To me, to put one’s finger in the dike is a story about the logic of a quick fix. A quick fix is also capitalism’s response to structural problems, which only deepens them. If water levels rise, build a dam! If activists call for decolonization, start a diversity committee! In the meantime, the water levels continue to rise. Coloniality as a structure still prevails. Perhaps it is time to unplug the dike and ride the waves of radical transformation.

Instead of addressing the foundational structures underlying environmental destruction – including global capitalism and colonialism – Dutch maritime technologies and maritime imagination, much like the boy’s finger, operate as another quick fix, or as an alibi for not creating the structural changes needed to transform the world.

With this blog, I want to create a platform for commentary on the finger-in-the-dike logic, especially regarding the intersections of Dutch models of capitalism with racial, sexual, colonial and environmental violence.

In this blog, the proverbial finger in the dike is also metaphor for the fact that the boy (or the white man’s hand) is unable to stop the rising tides of radical transformation.
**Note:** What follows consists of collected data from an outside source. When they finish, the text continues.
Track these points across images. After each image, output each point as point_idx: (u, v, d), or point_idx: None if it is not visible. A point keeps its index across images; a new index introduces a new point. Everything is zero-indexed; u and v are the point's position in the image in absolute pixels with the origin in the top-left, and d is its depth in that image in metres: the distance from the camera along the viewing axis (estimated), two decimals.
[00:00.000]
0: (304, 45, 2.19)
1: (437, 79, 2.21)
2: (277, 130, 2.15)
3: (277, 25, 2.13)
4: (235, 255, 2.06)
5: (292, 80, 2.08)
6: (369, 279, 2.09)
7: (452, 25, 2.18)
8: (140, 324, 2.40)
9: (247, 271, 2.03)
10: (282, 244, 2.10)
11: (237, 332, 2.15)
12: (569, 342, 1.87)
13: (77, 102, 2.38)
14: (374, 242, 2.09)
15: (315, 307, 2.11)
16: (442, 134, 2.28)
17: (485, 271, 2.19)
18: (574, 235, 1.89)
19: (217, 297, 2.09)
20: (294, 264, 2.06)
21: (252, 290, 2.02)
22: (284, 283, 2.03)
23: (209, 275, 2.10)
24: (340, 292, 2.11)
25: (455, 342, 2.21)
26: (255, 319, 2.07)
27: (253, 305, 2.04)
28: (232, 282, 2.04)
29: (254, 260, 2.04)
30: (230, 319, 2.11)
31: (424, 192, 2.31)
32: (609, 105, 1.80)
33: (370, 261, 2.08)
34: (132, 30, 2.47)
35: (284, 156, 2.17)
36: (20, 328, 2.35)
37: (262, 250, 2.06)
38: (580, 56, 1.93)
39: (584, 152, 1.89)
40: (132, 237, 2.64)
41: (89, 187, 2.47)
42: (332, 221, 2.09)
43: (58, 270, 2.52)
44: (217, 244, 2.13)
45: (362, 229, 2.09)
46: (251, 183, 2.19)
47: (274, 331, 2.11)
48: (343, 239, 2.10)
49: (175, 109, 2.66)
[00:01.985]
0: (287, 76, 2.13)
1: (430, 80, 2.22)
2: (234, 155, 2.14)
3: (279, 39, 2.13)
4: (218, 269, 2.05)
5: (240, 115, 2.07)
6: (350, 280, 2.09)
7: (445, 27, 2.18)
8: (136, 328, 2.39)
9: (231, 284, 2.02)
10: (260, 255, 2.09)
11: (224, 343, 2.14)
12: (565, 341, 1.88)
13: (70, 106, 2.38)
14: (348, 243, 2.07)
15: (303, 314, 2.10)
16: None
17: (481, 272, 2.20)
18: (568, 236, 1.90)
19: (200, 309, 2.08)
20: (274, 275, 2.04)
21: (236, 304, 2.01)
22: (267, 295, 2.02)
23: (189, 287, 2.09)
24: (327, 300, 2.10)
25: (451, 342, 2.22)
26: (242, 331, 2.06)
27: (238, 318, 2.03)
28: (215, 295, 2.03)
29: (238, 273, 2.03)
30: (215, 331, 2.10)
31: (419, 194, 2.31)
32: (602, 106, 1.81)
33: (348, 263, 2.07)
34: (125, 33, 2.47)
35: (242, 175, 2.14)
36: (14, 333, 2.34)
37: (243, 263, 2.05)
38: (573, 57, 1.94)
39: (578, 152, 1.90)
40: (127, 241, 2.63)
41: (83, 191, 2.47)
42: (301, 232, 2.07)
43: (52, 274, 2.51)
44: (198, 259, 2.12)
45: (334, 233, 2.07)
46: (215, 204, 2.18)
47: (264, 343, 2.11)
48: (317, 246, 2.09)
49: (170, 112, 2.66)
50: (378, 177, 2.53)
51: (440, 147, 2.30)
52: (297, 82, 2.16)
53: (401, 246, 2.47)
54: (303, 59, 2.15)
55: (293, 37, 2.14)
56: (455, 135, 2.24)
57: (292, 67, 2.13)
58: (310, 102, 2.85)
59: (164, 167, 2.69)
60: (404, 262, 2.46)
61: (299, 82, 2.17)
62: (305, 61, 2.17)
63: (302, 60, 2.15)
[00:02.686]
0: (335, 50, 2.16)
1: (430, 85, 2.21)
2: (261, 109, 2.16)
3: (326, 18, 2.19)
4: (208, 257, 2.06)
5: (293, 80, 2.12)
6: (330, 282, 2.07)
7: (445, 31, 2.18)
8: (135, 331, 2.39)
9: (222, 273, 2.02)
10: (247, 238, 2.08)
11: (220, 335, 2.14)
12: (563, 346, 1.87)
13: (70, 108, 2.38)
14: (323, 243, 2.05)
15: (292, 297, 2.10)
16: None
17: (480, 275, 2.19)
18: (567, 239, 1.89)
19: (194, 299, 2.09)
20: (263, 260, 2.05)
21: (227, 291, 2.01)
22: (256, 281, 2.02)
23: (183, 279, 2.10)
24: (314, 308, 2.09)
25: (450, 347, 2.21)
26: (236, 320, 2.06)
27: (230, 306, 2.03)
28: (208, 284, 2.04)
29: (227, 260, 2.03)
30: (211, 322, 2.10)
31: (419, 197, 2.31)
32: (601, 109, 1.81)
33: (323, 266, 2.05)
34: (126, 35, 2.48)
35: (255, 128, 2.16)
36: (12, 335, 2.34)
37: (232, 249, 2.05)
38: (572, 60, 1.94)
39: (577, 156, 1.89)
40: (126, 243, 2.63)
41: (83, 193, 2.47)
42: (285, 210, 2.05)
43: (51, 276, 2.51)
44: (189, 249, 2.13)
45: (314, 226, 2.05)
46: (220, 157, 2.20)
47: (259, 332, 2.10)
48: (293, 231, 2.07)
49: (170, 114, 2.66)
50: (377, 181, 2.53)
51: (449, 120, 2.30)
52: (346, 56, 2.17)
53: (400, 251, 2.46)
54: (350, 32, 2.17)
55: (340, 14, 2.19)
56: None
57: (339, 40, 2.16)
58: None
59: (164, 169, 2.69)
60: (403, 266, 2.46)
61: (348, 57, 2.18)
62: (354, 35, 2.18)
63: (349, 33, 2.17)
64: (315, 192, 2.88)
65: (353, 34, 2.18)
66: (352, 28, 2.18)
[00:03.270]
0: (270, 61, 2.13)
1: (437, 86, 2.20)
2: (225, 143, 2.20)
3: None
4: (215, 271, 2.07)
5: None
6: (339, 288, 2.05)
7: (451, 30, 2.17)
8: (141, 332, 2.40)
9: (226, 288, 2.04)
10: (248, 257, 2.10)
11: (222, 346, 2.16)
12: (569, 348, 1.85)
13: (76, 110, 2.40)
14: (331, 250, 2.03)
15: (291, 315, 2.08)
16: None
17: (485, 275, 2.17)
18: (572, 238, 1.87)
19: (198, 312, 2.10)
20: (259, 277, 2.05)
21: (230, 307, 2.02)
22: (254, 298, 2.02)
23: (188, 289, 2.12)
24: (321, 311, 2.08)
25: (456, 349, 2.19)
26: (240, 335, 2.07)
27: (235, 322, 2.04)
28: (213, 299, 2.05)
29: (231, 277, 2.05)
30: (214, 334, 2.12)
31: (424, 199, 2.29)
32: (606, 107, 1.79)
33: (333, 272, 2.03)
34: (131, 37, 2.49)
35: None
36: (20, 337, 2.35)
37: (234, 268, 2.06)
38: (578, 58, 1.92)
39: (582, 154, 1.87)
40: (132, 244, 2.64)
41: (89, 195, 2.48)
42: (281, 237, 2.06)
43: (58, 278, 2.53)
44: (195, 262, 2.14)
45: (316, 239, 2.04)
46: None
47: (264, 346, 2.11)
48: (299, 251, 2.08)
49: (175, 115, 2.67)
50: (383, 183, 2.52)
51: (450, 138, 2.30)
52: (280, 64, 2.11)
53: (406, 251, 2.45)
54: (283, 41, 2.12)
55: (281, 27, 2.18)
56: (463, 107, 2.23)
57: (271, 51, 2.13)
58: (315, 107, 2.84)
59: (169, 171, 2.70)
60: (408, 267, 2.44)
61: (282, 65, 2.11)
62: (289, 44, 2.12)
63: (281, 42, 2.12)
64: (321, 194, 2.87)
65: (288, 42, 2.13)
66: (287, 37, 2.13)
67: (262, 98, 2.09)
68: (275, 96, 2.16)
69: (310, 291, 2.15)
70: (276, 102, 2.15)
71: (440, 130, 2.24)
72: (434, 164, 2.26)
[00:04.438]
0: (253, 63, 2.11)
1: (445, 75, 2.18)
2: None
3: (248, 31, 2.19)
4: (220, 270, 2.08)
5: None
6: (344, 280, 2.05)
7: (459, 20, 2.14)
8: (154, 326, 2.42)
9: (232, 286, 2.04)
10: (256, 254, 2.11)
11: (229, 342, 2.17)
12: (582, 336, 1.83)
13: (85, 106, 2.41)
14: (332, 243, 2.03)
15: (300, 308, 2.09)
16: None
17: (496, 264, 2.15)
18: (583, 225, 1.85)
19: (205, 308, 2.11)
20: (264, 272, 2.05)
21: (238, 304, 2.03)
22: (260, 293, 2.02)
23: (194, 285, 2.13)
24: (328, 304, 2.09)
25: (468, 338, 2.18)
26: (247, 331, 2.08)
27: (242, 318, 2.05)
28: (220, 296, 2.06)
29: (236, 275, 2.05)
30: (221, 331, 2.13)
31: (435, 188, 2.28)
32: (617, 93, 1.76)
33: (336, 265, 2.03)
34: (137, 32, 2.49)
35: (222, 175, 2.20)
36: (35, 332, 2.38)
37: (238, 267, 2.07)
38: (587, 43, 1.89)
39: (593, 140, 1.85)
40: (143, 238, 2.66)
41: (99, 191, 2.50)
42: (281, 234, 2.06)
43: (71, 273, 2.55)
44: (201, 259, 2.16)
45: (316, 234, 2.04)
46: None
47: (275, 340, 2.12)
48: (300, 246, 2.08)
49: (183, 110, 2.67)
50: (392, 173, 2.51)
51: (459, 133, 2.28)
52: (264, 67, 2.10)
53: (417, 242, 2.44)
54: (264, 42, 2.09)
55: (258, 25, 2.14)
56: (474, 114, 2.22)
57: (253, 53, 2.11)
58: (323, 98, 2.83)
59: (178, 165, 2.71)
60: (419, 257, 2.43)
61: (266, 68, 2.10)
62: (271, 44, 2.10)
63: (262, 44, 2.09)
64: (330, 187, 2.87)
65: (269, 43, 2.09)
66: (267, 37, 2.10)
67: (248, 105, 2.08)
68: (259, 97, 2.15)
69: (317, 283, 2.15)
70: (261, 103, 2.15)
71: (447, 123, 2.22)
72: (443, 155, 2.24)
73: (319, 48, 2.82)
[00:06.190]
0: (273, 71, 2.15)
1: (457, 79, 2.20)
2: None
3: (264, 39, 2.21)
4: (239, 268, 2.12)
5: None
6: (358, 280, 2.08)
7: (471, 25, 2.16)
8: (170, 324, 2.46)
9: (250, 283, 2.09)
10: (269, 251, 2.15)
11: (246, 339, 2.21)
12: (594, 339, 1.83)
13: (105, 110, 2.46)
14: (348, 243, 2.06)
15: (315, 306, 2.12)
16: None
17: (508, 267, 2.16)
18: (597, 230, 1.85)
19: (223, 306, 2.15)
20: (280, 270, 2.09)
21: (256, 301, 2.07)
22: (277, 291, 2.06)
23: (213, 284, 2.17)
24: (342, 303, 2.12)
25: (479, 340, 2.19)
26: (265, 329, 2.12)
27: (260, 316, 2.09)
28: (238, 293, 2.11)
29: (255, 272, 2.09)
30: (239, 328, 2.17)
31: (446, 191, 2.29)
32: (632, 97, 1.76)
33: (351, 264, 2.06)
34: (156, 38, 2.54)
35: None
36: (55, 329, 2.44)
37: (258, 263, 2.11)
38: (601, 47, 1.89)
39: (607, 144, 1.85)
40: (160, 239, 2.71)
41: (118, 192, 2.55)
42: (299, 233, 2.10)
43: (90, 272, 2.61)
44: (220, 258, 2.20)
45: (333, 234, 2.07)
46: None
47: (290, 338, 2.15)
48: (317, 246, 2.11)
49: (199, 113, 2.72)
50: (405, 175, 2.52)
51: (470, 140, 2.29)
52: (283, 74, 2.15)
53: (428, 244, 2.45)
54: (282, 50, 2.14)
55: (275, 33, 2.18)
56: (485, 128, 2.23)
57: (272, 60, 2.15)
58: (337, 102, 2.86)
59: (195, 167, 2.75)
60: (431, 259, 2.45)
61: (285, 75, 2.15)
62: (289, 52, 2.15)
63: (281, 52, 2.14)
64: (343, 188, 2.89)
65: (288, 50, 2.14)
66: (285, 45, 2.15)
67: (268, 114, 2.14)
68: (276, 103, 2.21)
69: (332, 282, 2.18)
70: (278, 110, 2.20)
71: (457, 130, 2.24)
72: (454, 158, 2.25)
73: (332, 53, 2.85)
Soon the waves of anticolonial, anti-capitalist, queer, trans and feminist liberation will change the tide. Not dike, but Dyke power will unleash the storms that will crush the ships of capitalism.

With Finger in the Dike! I hope to share some of my thoughts and ideas in the form of this public scrapbook and find ways to talk about these topics that do not always adhere to the standards or language of academic publishing. I also welcome responses, ideas as well as contributions regarding these topics.